**Work instructions:**
• a. According to the pylanguagetool API reference below, what does the check function return?
• b. Which parameters of pylanguagetool.api.check have a default value of None in the pylanguagetool API reference below?
• c. Pick up the pylanguagetool API reference after its last sentence and continue it.

** Start of Source passage **

API Reference¶

HTTP API¶

Python API wrapper for the languagetool REST API.

Simple usage:

>>> from pylanguagetool import api
>>> api.check(
...     'This is a example',
...     api_url='https://languagetool.org/api/v2/',
...     lang='en-US',
... )
{'software': {'name': 'LanguageTool', 'version': '4.6-SNAPSHOT', 'buildDate': '2019-05-15 19:25', 'apiVersion': 1, 'premium': False, 'premiumHint': 'You might be missing errors only the Premium version can find. Contact us at support<at>languagetoolplus.com.', 'status': ''}, 'warnings': {'incompleteResults': False}, 'language': {'name': 'English (US)', 'code': 'en-US', 'detectedLanguage': {'name': 'English (US)', 'code': 'en-US', 'confidence': 0.561}}, 'matches': [{'message': 'Use "an" instead of \'a\' if the following word starts with a vowel sound, e.g. \'an article\', \'an hour\'', 'shortMessage': 'Wrong article', 'replacements': [{'value': 'an'}], 'offset': 8, 'length': 1, 'context': {'text': 'This is a example', 'offset': 8, 'length': 1}, 'sentence': 'This is a example', 'type': {'typeName': 'Other'}, 'rule': {'id': 'EN_A_VS_AN', 'description': "Use of 'a' vs. 'an'", 'issueType': 'misspelling', 'category': {'id': 'MISC', 'name': 'Miscellaneous'}}, 'ignoreForIncompleteSentence': False, 'contextForSureMatch': 1}]}

pylanguagetool.api.check(input_text, api_url, lang, mother_tongue=None, preferred_variants=None, enabled_rules=None, disabled_rules=None, enabled_categories=None, disabled_categories=None, enabled_only=False, picky=False, verbose=False, pwl=None, **kwargs)[source]¶

Check given text and return API response as a dictionary.

** End of Source passage **
** Start of Records shown **

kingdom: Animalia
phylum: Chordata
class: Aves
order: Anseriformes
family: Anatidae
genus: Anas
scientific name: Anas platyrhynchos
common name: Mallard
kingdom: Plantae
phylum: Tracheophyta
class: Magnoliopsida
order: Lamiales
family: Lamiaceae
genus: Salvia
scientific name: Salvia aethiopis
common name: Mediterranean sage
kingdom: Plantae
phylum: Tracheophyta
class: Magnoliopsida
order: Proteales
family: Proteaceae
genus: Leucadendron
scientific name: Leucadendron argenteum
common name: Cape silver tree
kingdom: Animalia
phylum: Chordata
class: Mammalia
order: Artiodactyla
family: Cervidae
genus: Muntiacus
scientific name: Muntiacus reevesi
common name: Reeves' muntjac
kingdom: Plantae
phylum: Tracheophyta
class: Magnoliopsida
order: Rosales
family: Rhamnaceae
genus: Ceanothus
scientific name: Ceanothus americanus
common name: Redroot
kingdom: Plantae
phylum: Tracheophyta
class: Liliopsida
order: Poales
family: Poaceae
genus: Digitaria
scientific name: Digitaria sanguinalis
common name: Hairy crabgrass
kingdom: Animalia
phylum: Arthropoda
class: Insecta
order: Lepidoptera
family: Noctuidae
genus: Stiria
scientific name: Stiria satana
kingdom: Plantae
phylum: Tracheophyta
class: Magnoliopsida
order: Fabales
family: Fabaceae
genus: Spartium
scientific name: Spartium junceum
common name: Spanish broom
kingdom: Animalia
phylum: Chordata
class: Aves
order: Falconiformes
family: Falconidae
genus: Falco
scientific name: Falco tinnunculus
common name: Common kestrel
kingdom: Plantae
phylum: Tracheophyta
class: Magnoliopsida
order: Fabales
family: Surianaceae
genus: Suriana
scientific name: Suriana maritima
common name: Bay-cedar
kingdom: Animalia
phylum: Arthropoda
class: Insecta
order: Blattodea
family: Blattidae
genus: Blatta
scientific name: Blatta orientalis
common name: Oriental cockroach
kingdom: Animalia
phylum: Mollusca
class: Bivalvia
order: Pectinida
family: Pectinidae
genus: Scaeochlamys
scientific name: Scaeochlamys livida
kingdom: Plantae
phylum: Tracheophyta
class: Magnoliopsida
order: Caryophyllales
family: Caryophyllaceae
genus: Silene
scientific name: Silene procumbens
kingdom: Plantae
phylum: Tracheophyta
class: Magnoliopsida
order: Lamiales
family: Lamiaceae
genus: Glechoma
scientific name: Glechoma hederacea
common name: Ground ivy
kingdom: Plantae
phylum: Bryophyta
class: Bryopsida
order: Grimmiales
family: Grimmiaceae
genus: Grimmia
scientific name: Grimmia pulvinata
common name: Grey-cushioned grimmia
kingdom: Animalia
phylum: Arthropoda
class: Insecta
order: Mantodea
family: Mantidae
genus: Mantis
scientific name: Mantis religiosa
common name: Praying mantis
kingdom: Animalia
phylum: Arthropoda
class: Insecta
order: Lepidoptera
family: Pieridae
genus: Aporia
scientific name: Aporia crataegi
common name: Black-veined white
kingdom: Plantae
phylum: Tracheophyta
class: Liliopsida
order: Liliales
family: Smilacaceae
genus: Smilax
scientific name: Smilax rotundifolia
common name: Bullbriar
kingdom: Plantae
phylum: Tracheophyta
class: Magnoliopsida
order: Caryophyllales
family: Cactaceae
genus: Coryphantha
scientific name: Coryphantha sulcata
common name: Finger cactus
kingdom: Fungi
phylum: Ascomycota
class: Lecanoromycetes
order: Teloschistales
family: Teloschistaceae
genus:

** End of Records shown **

**Answers to the problems:**
• a. The API response as a dictionary.

• b. mother_tongue, preferred_variants, enabled_rules, disabled_rules, enabled_categories, disabled_categories, pwl

• c.
Parameters:

input_text (str) – Plain text that will be checked for spelling mistakes.
api_url (str) – API base url, e.g. https://languagetool.org/api/v2/
lang –
Language of the given text as RFC 3066 language code. For example en-GB or de-AT. auto is a valid value too and will cause the language to be detected automatically.
mother_tongue –
Native language of the author as RFC 3066 language code.
preferred_variants (str) – Comma-separated list of preferred language variants. The language detector used with language=auto can detect e.g. English, but it cannot decide whether British English or American English is used. Therefore, this parameter can be used to specify the preferred variants like en-GB and de-AT. Only available with language=auto.
enabled_rules (str) – Comma-separated list of IDs of rules to be enabled
disabled_rules (str) – Comma-separated list of IDs of rules to be disabled.
enabled_categories (str) – Comma-separated list of IDs of categories to be enabled.
disabled_categories (str) – Comma-separated list of IDs of categories to be disabled.
enabled_only (bool) – If True, only the rules and categories whose IDs are specified with enabledRules or enabledCategories are enabled. Defaults to False.
picky (bool) – If enabled, addition rules are activated.
verbose (bool) – If True, a more verbose output will be printed. Defaults to False.
pwl (List[str]) – Personal world list. A custom dictionary of words that should be excluded from spell checking errors.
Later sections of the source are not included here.